-- Work instruction --
Format the stretch from the start of the rows below through the line that contains "không bắt buộc" as a Markdown table with the columns Number and Line, numbering each line and skipping blank lines and pictures.
### Material supplied
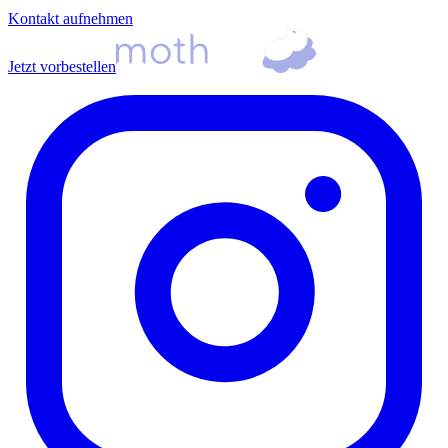
Kontakt aufnehmen
Jetzt vorbestellen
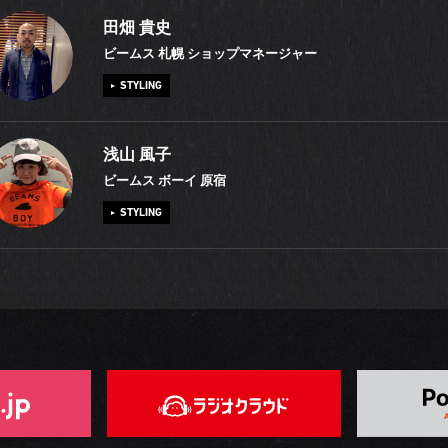
開催しています。これは音楽とファッションをつないで静岡に新たなカ
影しています。このコンテンツを通じて、BEAMSの魅力のひとつである
3年半前、BEAMSのプレス・アシスタントの募集を見てエントリーしま
田畑 貴史
信するイベントです。これからもっと盛り上げて行きたいので、地元の
タッフを知っていただければ嬉しいです。私は若い頃大阪の小さな服屋
アパレル会社で服を作っていたのですが、当時のプレス担当がとても素
ビームス 札幌 ショップマネージャー
ひ、ご参加ください！
した。「東京には何かあるはず」と22歳の時に上京して、渋谷で見つけ
仕事の悩みを相談するうちに彼女のようになりたいと憧れました。BEAM
STYLING
募集の貼り紙をきっかけにBEAMSに飛び込みました。同期の仲間は今、
た当初、黙々と作業をするパタンナーとは反対に、多くの人とコミュニ
ィールドで活躍しています。皆子どもが生まれて家族ぐるみの付き合い
とるプレスの仕事にドキドキでした。そこで心がけたのが、彼女のよう
30年程前、「バンドで成功してみせる！」と意気込んで上京したのです
浅山 風子
が、あの当時と変わらないのがBEAMSに対する熱い想いです。彼らがい
はつらつと、そして楽しく人と接することです。今でもこれらのことを
ばずでライブもできないまま北海道に帰りました。「ならば音楽の次に好
ビームス ボーイ 原宿
もがんばることができるのです。
て、何かあった時に頼みやすい、皆様から求められるプレスを目指して
生きていこう」とBEAMSでアルバイトを始め、現在「ビームス 札幌」
STYLING
「見たことのない景色」にとても惹かれます。お金をかけずにそれが叶
ネージャーをしています。音楽は今では鑑賞することがメインで、家には3
とって最高の趣味。「頂上からしか見ることのできない風景」を求めて
上のCDを所有しています。自分にとってヘッドフォンは恋人ですよ。と
大学まで関西で過ごした私は、BEAMSへの入社を機に上京しました。こ
ます。これまでに忘れられないのが、登山の途中で見た雪の槍ヶ岳。夕
前、ライブに出演する機会がありました。知り合いのジャズロックバン
友人のほとんどが職場の仲間です。人にくっついて新しいことにチャレ
て、言葉では表せないほど神々しかったのです。
唯一のボーカルとして同行させてもらい、何と「代官山UNIT」でも歌う
好きなので、スノーボード、刺繍、山登りなど、いろいろなことをスタ
した。23年前に夢見た東京でのライブがやっと実現したのです（笑）。
でいて、世界はとても広がっています。楽器をやったことがないのに、
が苦手で、実は携帯電話やパソコンを持ったことがないのですが、その
にも参加しているんです（笑）。アマゾンで買ったウッドブロックやハ
話す時間を大切にしています。これからもそのスタイルは変わらないと
奏しますが、最近はキーボードを弾けるようになりたくて練習を始めま
もっともっと色々な方と会話する時間を作りたいですね。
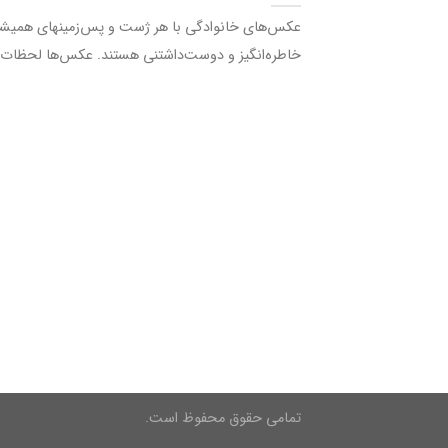
عکس‌های خانوادگی با هر ژست و پس‌زمینه‎ای
خاطره‌انگیز و دوست‌داشتنی هستند. عکس‌ها لحظات بی‌
تمامی حقوق محفوظ است.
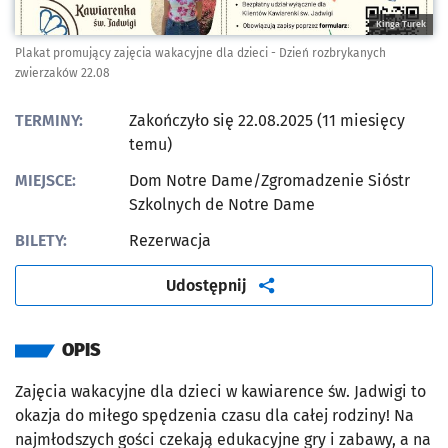
Kinga Turek
Plakat promujący zajęcia wakacyjne dla dzieci - Dzień rozbrykanych
zwierzaków 22.08
TERMINY:
Zakończyło się 22.08.2025 (11 miesięcy
temu)
MIEJSCE:
Dom Notre Dame/Zgromadzenie Sióstr
Szkolnych de Notre Dame
BILETY:
Rezerwacja
artykuł
Udostępnij
OPIS
Zajęcia wakacyjne dla dzieci w kawiarence św. Jadwigi to
okazja do miłego spędzenia czasu dla całej rodziny! Na
najmłodszych gości czekają edukacyjne gry i zabawy, a na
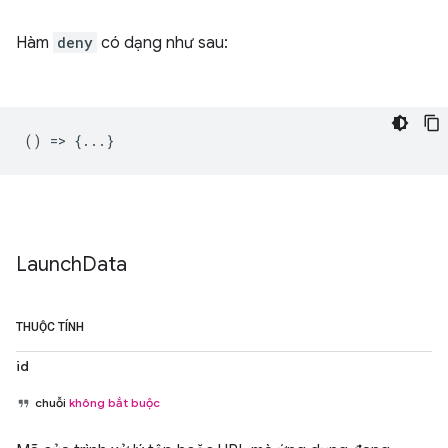
Hàm
deny
có dạng như sau:
() => {...}
Launch
Data
THUỘC TÍNH
id
chuỗi
không bắt buộc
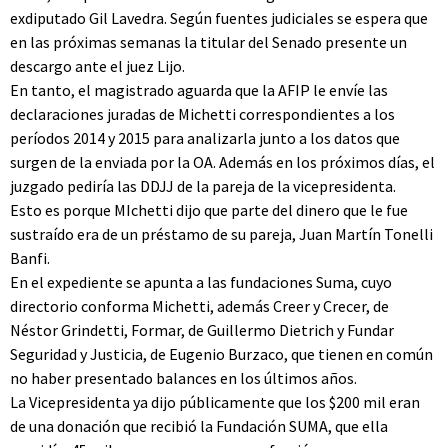
exdiputado Gil Lavedra. Según fuentes judiciales se espera que
en las próximas semanas la titular del Senado presente un
descargo ante el juez Lijo.
En tanto, el magistrado aguarda que la AFIP le envíe las
declaraciones juradas de Michetti correspondientes a los
períodos 2014 y 2015 para analizarla junto a los datos que
surgen de la enviada por la OA. Además en los próximos días, el
juzgado pediría las DDJJ de la pareja de la vicepresidenta.
Esto es porque MIchetti dijo que parte del dinero que le fue
sustraído era de un préstamo de su pareja, Juan Martín Tonelli
Banfi.
En el expediente se apunta a las fundaciones Suma, cuyo
directorio conforma Michetti, además Creer y Crecer, de
Néstor Grindetti, Formar, de Guillermo Dietrich y Fundar
Seguridad y Justicia, de Eugenio Burzaco, que tienen en común
no haber presentado balances en los últimos años.
La Vicepresidenta ya dijo públicamente que los $200 mil eran
de una donación que recibió la Fundación SUMA, que ella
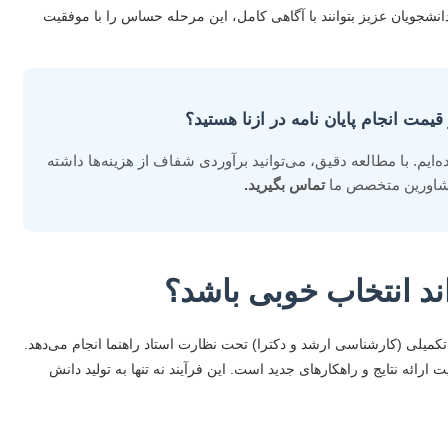
 دانشجویان عزیز بتوانند با آگاهی کامل، این مرحله حساس را با موفقیت
 قیمت انجام پایان نامه در ازنا هستید؟
‌ایم. با مطالعه دقیق، می‌توانید برآوردی شفاف از هزینه‌ها داشته
 مشاورین متخصص ما
تماس بگیرید.
اند انتخاب خوبی باشد؟
میلی (کارشناسی ارشد و دکترا) تحت نظارت استاد راهنما انجام می‌دهد.
رائه نتایج و راهکارهای جدید است. این فرآیند نه تنها به تولید دانش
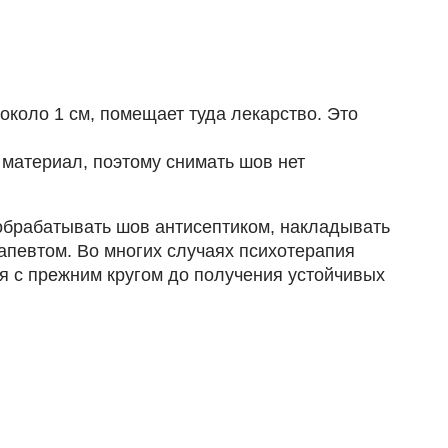
коло 1 см, помещает туда лекарство. Это
материал, поэтому снимать шов нет
обрабатывать шов антисептиком, накладывать
певтом. Во многих случаях психотерапия
ся с прежним кругом до получения устойчивых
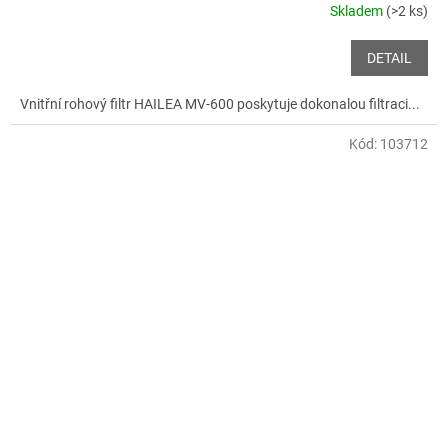
Skladem
(>2 ks)
DETAIL
Vnitřní rohový filtr HAILEA MV-600 poskytuje dokonalou filtraci...
Kód:
103712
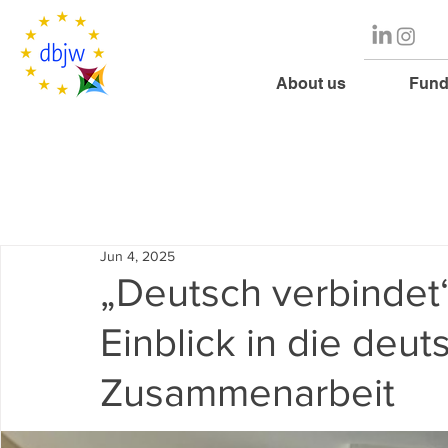
About us
Fund
Jun 4, 2025
„Deutsch verbindet“
Einblick in die deut
Zusammenarbeit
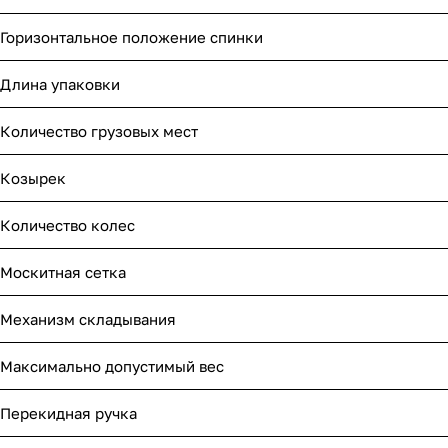
Горизонтальное положение спинки
Длина упаковки
Количество грузовых мест
Козырек
Количество колес
Москитная сетка
Механизм складывания
Максимально допустимый вес
Перекидная ручка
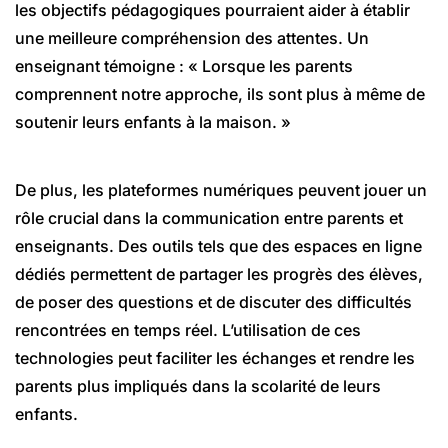
les objectifs pédagogiques pourraient aider à établir
une meilleure compréhension des attentes. Un
enseignant témoigne : « Lorsque les parents
comprennent notre approche, ils sont plus à même de
soutenir leurs enfants à la maison. »
De plus, les plateformes numériques peuvent jouer un
rôle crucial dans la communication entre parents et
enseignants. Des outils tels que des espaces en ligne
dédiés permettent de partager les progrès des élèves,
de poser des questions et de discuter des difficultés
rencontrées en temps réel. L’utilisation de ces
technologies peut faciliter les échanges et rendre les
parents plus impliqués dans la scolarité de leurs
enfants.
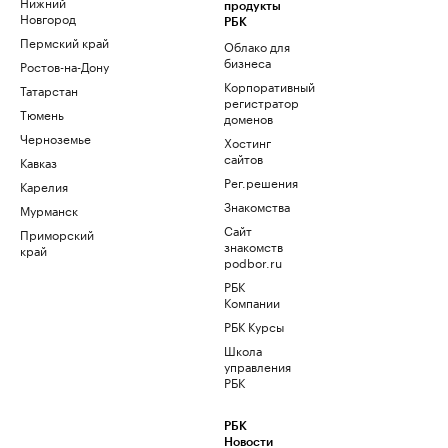
Нижний
продукты
Новгород
РБК
Пермский край
Облако для
бизнеса
Ростов-на-Дону
Корпоративный
Татарстан
регистратор
Тюмень
доменов
Черноземье
Хостинг
сайтов
Кавказ
Рег.решения
Карелия
Знакомства
Мурманск
Сайт
Приморский
знакомств
край
podbor.ru
РБК
Компании
РБК Курсы
Школа
управления
РБК
РБК
Новости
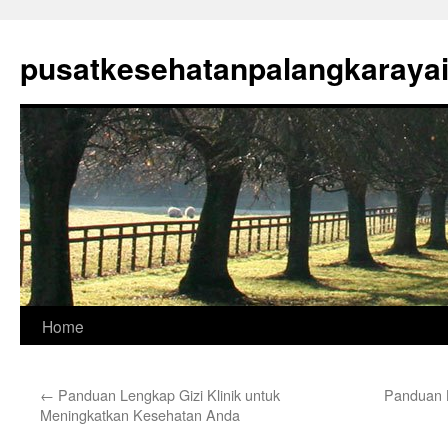
Skip
to
pusatkesehatanpalangkaraya
content
Home
←
Panduan Lengkap Gizi Klinik untuk
Panduan L
Meningkatkan Kesehatan Anda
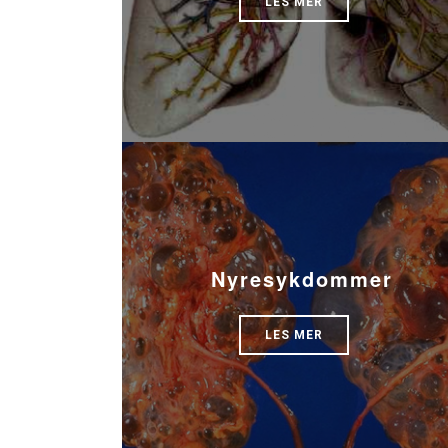
LES MER
Nyresykdommer
LES MER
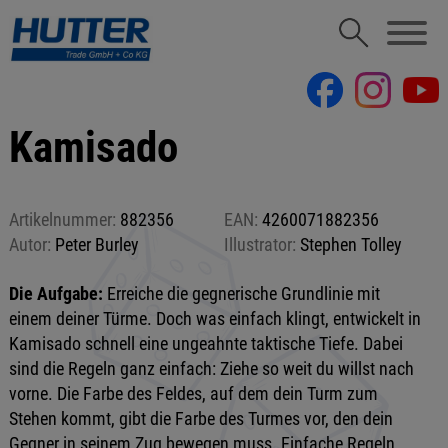
Kamisado
Artikelnummer:
882356
EAN:
4260071882356
Autor:
Peter Burley
Illustrator:
Stephen Tolley
Die Aufgabe:
Erreiche die gegnerische Grundlinie mit
einem deiner Türme. Doch was einfach klingt, entwickelt in
Kamisado schnell eine ungeahnte taktische Tiefe. Dabei
sind die Regeln ganz einfach: Ziehe so weit du willst nach
vorne. Die Farbe des Feldes, auf dem dein Turm zum
Stehen kommt, gibt die Farbe des Turmes vor, den dein
Gegner in seinem Zug bewegen muss. Einfache Regeln,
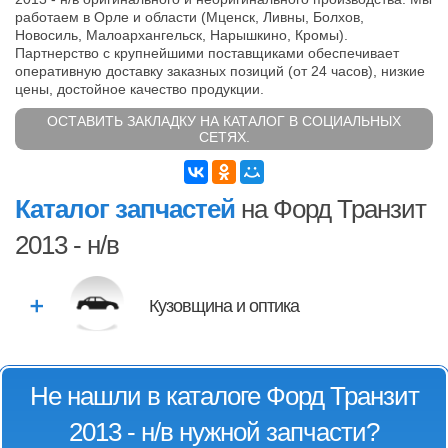
работаем в Орле и области (Мценск, Ливны, Болхов,
Новосиль, Малоархангельск, Нарышкино, Кромы).
Партнерство с крупнейшими поставщиками обеспечивает
оперативную доставку заказных позиций (от 24 часов), низкие
цены, достойное качество продукции.
ОСТАВИТЬ ЗАКЛАДКУ НА КАТАЛОГ В СОЦИАЛЬНЫХ
СЕТЯХ.
Каталог запчастей
на Форд Транзит
2013 - н/в
Кузовщина и оптика
Не нашли в каталоге Форд Транзит
2013 - н/в нужной запчасти?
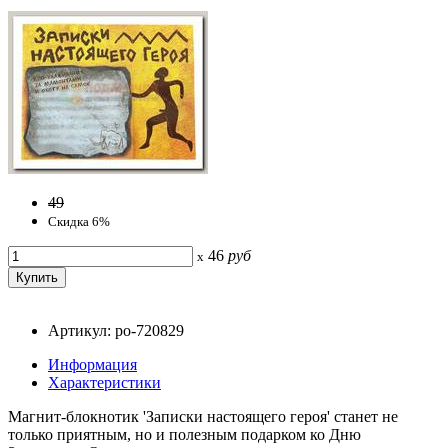
49
Скидка 6%
46
руб
x
Артикул: po-720829
Информация
Характеристики
Магнит-блокнотик 'Записки настоящего героя' станет не
только приятным, но и полезным подарком ко Дню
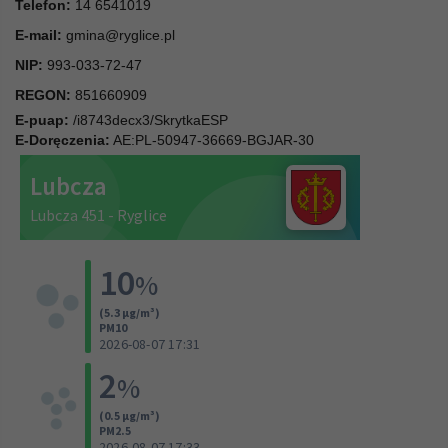
Telefon:
14 6541019
E-mail:
gmina@ryglice.pl
NIP:
993-033-72-47
REGON:
851660909
E-puap:
/i8743decx3/SkrytkaESP
E-Doręczenia:
AE:PL-50947-36669-BGJAR-30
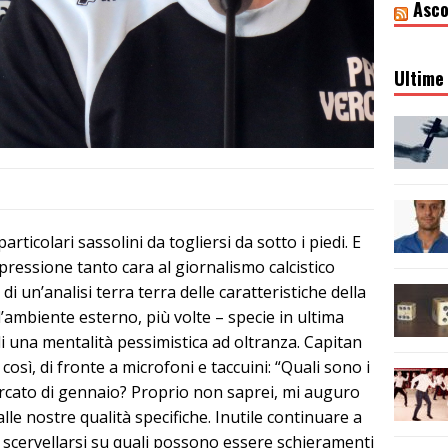
Asco
Ultime 
articolari sassolini da togliersi da sotto i piedi. E
pressione tanto cara al giornalismo calcistico
 di
un’analisi terra terra delle caratteristiche della
l’ambiente esterno, più volte – specie in ultima
di una mentalità pessimistica ad oltranza. Capitan
 così, di fronte a microfoni e taccuini: “Quali sono i
rcato di gennaio? Proprio non saprei, mi auguro
alle nostre qualità specifiche. Inutile continuare a
 scervellarsi su quali possono essere schieramenti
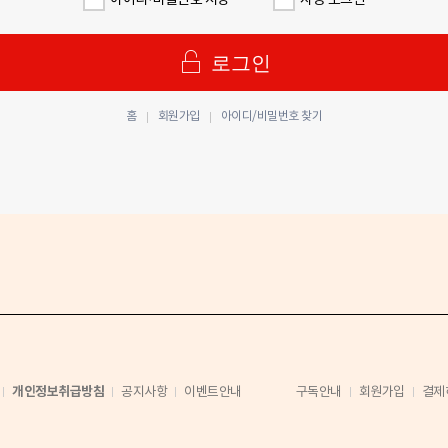
아이디·비밀번호 저장
자동 로그인
로그인
홈
회원가입
아이디/비밀번호 찾기
개인정보취급방침
공지사항
이벤트안내
구독안내
회원가입
결제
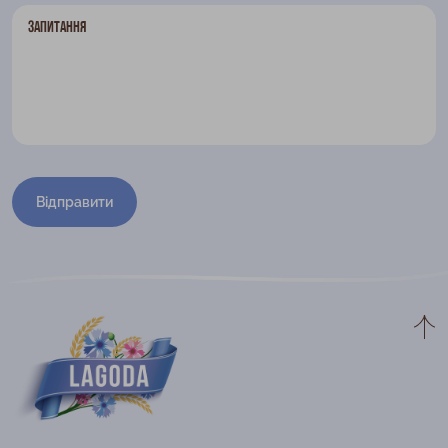
Запитання
Відправити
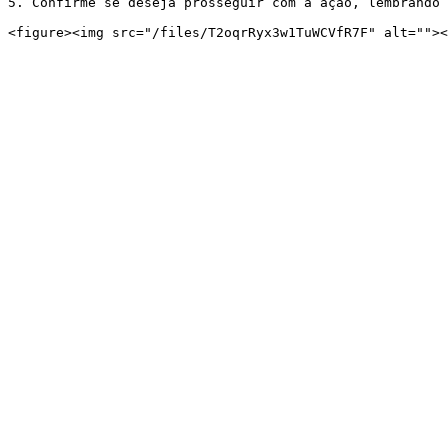
5. Confirme se deseja prosseguir com a ação, lembrando 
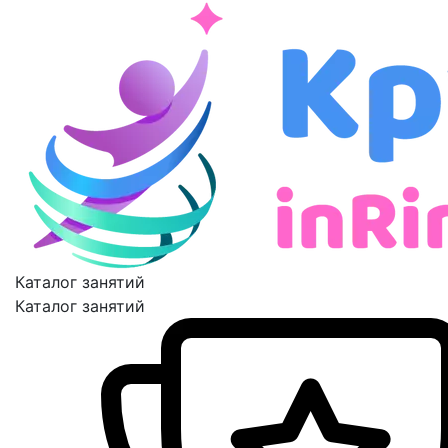
Каталог занятий
Каталог занятий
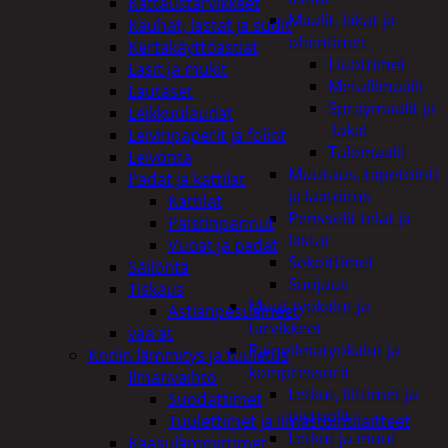
Kattaustarvikkeet
Maalit, lakat ja
Kauhat, lastat ja sudit
ohentimet
Kertakäyttöastiat
Liuottimet
Lasit ja mukit
Metallimaalit
Lautaset
Spraymaalit ja
Leikkuulaudat
-lakat
Leivinpaperit ja foliot
Talomaalit
Leivonta
Muuraus, tapetointi
Padat ja kattilat
ja laatoitus
Kattilat
Pensselit telat ja
Paistinpannut
lastat
Vuoat ja padat
Sekoittimet
Säilöntä
Suojaus
Tiskaus
Muut työkalut ja
Astianpesuaineet
tarvikkeet
vaa'at
Paineilmatyökalut ja
Kodin lämmitys ja tuuletus
kompressorit
Ilmanvaihto
Letkut, liittimet ja
Suodattimet
pistoolit
Tuulettimet ja Ilmastointilaitteet
Letkut ja muut
Kaasulämmittimet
######
-- Solution for this task --
| Number | Line |
|---|---|
| 1 | Kontakt aufnehmen |
| 2 | Jetzt vorbestellen |
| 3 | 開催しています。これは音楽とファッションをつないで静岡に新たなカ |
| 4 | 影しています。このコンテンツを通じて、BEAMSの魅力のひとつである |
| 5 | 3年半前、BEAMSのプレス・アシスタントの募集を見てエントリーしま |
| 6 | 田畑 貴史 |
| 7 | 信するイベントです。これからもっと盛り上げて行きたいので、地元の |
| 8 | タッフを知っていただければ嬉しいです。私は若い頃大阪の小さな服屋 |
| 9 | アパレル会社で服を作っていたのですが、当時のプレス担当がとても素 |
| 10 | ビームス 札幌 ショップマネージャー |
| 11 | ひ、ご参加ください！ |
| 12 | した。「東京には何かあるはず」と22歳の時に上京して、渋谷で見つけ |
| 13 | 仕事の悩みを相談するうちに彼女のようになりたいと憧れました。BEAM |
| 14 | STYLING |
| 15 | 募集の貼り紙をきっかけにBEAMSに飛び込みました。同期の仲間は今、 |
| 16 | た当初、黙々と作業をするパタンナーとは反対に、多くの人とコミュニ |
| 17 | ィールドで活躍しています。皆子どもが生まれて家族ぐるみの付き合い |
| 18 | とるプレスの仕事にドキドキでした。そこで心がけたのが、彼女のよう |
| 19 | 30年程前、「バンドで成功してみせる！」と意気込んで上京したのです |
| 20 | 浅山 風子 |
| 21 | が、あの当時と変わらないのがBEAMSに対する熱い想いです。彼らがい |
| 22 | はつらつと、そして楽しく人と接することです。今でもこれらのことを |
| 23 | ばずでライブもできないまま北海道に帰りました。「ならば音楽の次に好 |
| 24 | ビームス ボーイ 原宿 |
| 25 | もがんばることができるのです。 |
| 26 | て、何かあった時に頼みやすい、皆様から求められるプレスを目指して |
| 27 | 生きていこう」とBEAMSでアルバイトを始め、現在「ビームス 札幌」 |
| 28 | STYLING |
| 29 | 「見たことのない景色」にとても惹かれます。お金をかけずにそれが叶 |
| 30 | ネージャーをしています。音楽は今では鑑賞することがメインで、家には3 |
| 31 | とって最高の趣味。「頂上からしか見ることのできない風景」を求めて |
| 32 | 上のCDを所有しています。自分にとってヘッドフォンは恋人ですよ。と |
| 33 | 大学まで関西で過ごした私は、BEAMSへの入社を機に上京しました。こ |
| 34 | ます。これまでに忘れられないのが、登山の途中で見た雪の槍ヶ岳。夕 |
| 35 | 前、ライブに出演する機会がありました。知り合いのジャズロックバン |
| 36 | 友人のほとんどが職場の仲間です。人にくっついて新しいことにチャレ |
| 37 | て、言葉では表せないほど神々しかったのです。 |
| 38 | 唯一のボーカルとして同行させてもらい、何と「代官山UNIT」でも歌う |
| 39 | 好きなので、スノーボード、刺繍、山登りなど、いろいろなことをスタ |
| 40 | した。23年前に夢見た東京でのライブがやっと実現したのです（笑）。 |
| 41 | でいて、世界はとても広がっています。楽器をやったことがないのに、 |
| 42 | が苦手で、実は携帯電話やパソコンを持ったことがないのですが、その |
| 43 | にも参加しているんです（笑）。アマゾンで買ったウッドブロックやハ |
| 44 | 話す時間を大切にしています。これからもそのスタイルは変わらないと |
| 45 | 奏しますが、最近はキーボードを弾けるようになりたくて練習を始めま |
| 46 | もっともっと色々な方と会話する時間を作りたいですね。 |
| 47 | عکس‌های خانوادگی با هر ژست و پس‌زمینه‎ای |
| 48 | خاطره‌انگیز و دوست‌داشتنی هستند. عکس‌ها لحظات بی‌ |
| 49 | تمامی حقوق محفوظ است. |
| 50 | Kinga Turek |
| 51 | Plakat promujący zajęcia wakacyjne dla dzieci - Dzień rozbrykanych |
| 52 | zwierzaków 22.08 |
| 53 | TERMINY: |
| 54 | Zakończyło się 22.08.2025 (11 miesięcy |
| 55 | temu) |
| 56 | MIEJSCE: |
| 57 | Dom Notre Dame/Zgromadzenie Sióstr |
| 58 | Szkolnych de Notre Dame |
| 59 | BILETY: |
| 60 | Rezerwacja |
| 61 | artykuł |
| 62 | Udostępnij |
| 63 | OPIS |
| 64 | Zajęcia wakacyjne dla dzieci w kawiarence św. Jadwigi to |
| 65 | okazja do miłego spędzenia czasu dla całej rodziny! Na |
| 66 | najmłodszych gości czekają edukacyjne gry i zabawy, a na |
| 67 | Hàm |
| 68 | deny |
| 69 | có dạng như sau: |
| 70 | () => {...} |
| 71 | Launch |
| 72 | Data |
| 73 | THUỘC TÍNH |
| 74 | id |
| 75 | chuỗi |
| 76 | không bắt buộc |